La superstición del castigo divino
El Papa recordó que «Jesús conoce la mentalidad supersticiosa» de los oyentes de su época y de muchas personas de hoy, «que interpretan este tipo de acontecimientos de modo equivocado» pues piensan que los acontecimientos crueles son «signo de que Dios ha castigado por alguna culpa grave que habían cometido».
Sin embargo, «Jesús rechaza claramente esta visión -aclaró el Santo Padre-, porque Dios no permite las tragedias para castigar las culpas, y afirma que aquellas pobres víctimas no eran peores de los otros. Más bien, Él invita a sacar de estos hechos dolorosos una enseñanza que se refiere a todos, porque todos somos pecadores».
Descargar la responsabilidad en Dios
«También hoy, frente a ciertas desgracias y a eventos dolorosos, podemos tener la tentación de descargar la responsabilidad en las victimas o incluso en Dios mismo. Pero el Evangelio nos invita a reflexionar: ¿Qué idea de Dios nos hemos hecho? ¿Estamos realmente convencidos que Dios es así, o esto no es otra cosa que nuestra proyección, un dios hecho “a nuestra imagen y semejanza”?», se preguntó el Papa.
Y explicó que «Jesús nos invita a cambiar el corazón, a hacer una radical inversión en el camino de nuestra vida, abandonando los compromisos con el mal, las hipocresías, para retomar decididamente el camino del Evangelio» y a «dejarnos interpelar por las desgracias cotidianas para hacer un serio examen de conciencia y arrepentirnos».
RV / José Antonio Méndez
Queridos hermanos y hermanas, ¡buenos días!
Cada día, lamentablemente, las crónicas reportan malas noticias: homicidios, incidentes, catástrofes… en el pasaje evangélico de hoy, Jesús se refiere a dos hechos trágicos que en aquel tiempo habían suscitado mucha sensación: una represión cruel realizada por los soldados romanos dentro del templo; y el derrumbe de la torre de Siloé, en Jerusalén, que había causado dieciocho victimas (Cfr. Lc 13,1-5).

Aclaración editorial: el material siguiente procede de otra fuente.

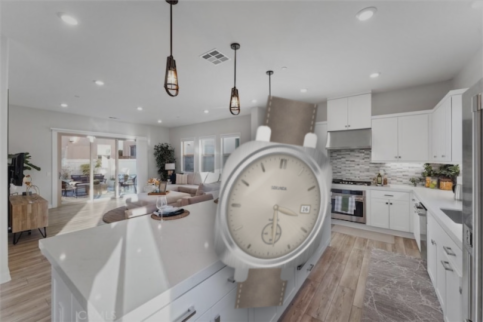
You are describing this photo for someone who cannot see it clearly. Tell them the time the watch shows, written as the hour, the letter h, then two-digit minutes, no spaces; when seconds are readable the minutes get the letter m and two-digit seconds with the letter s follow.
3h29
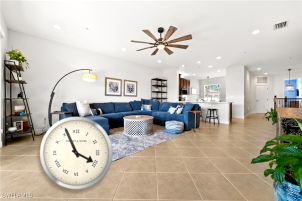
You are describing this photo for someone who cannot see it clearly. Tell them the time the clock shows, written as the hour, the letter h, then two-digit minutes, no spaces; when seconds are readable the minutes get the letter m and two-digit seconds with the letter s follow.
3h56
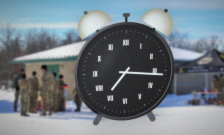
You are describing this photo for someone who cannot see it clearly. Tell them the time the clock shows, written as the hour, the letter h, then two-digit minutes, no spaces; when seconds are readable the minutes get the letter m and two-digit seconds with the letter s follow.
7h16
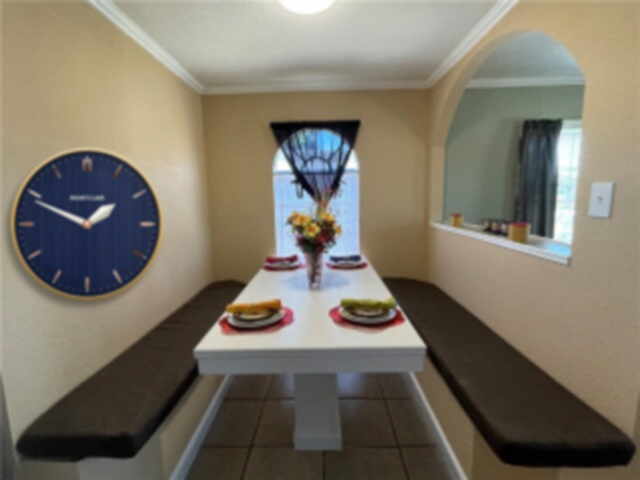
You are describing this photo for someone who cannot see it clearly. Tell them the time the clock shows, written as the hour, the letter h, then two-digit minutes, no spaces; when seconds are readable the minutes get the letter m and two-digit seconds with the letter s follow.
1h49
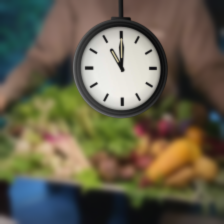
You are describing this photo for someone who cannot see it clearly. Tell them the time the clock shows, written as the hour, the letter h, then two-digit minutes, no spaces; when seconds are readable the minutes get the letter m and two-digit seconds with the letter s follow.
11h00
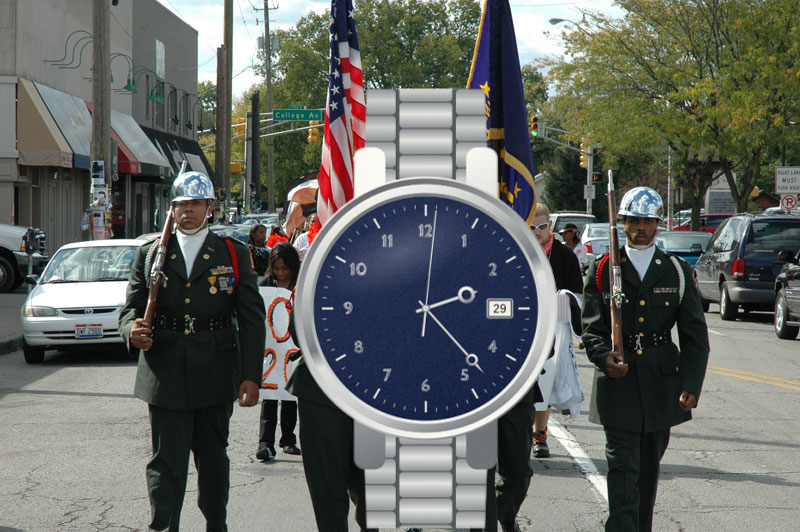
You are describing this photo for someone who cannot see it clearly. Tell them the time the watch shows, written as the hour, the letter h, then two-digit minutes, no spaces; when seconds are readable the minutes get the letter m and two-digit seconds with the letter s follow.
2h23m01s
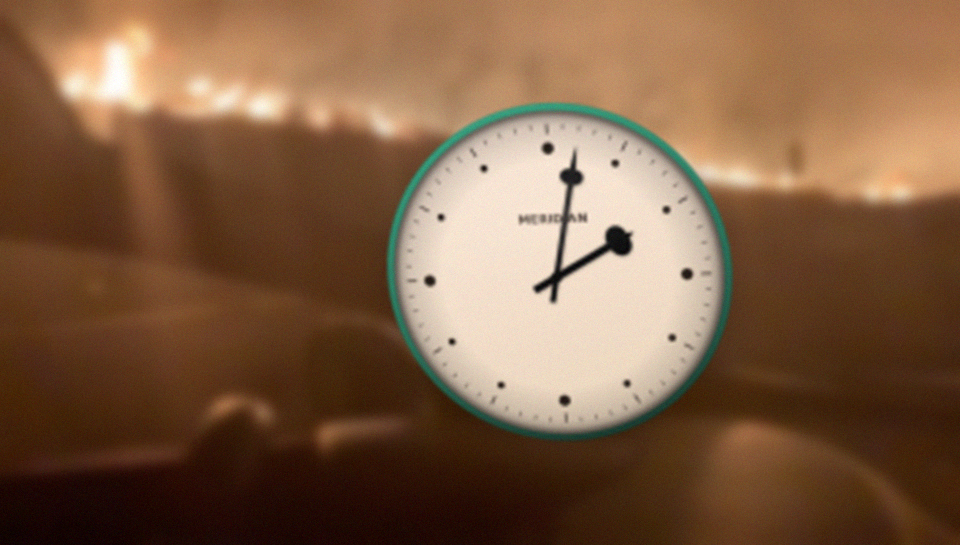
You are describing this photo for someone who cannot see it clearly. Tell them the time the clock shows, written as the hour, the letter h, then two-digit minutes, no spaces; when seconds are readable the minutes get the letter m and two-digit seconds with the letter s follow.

Jesús conoce la mentalidad supersticiosa de sus oyentes y sabe que ellos interpretan este tipo de acontecimientos de modo equivocado. De hecho, piensan que, si aquellos hombres han muerto así, cruelmente, es signo que Dios los ha castigado por alguna culpa grave que habían cometido; por así decir: «se lo merecían». Y en cambio, el hecho de ser salvados de la desgracia equivalía a sentirse «bien». Ellos se lo merecían; yo estoy bien.
Jesús rechaza claramente esta visión, porque Dios no permite las tragedias para castigar las culpas, y afirma que aquellas pobres víctimas no eran peores de los otros. Más bien, Él invita a sacar de estos hechos dolorosos una enseñanza que se refiere a todos, porque todos somos pecadores; de hecho, dice a aquellos que le habían interpelado: «Si ustedes no se convierten, todos acabarán de la misma manera» (v. 3).
También hoy, frente a ciertas desgracias y a eventos dolorosos, podemos tener la tentación de «descargar» la responsabilidad en las victimas o incluso en Dios mismo. Pero el Evangelio nos invita a reflexionar: ¿Qué idea de Dios nos hemos hecho? ¿Estamos realmente convencidos que Dios es así, o esto no es otra cosa que nuestra proyección, un dios hecho «a nuestra imagen y semejanza»? Jesús, al contrario, nos invita a cambiar el corazón, a hacer una radical inversión en el camino de nuestra vida, abandonando los compromisos con el mal –y esto lo hacemos todos, ¿eh?, los compromisos con el mal–, las hipocresías –creo que casi todos tenemos un poco de hipocresía–, para retomar decididamente el camino del Evangelio. Pero esta ahí nuevamente, la tentación de justificarse: ¿De qué cosa debemos convertirnos? ¿No somos en fin de cuentas buenas personas –cuantas veces hemos pensado esto: pero, en fin de cuentas yo soy bueno, soy un bueno: y no es así, ¿eh?–, no somos creyentes, incluso bastante practicantes? Y nosotros creemos que así somos justificados.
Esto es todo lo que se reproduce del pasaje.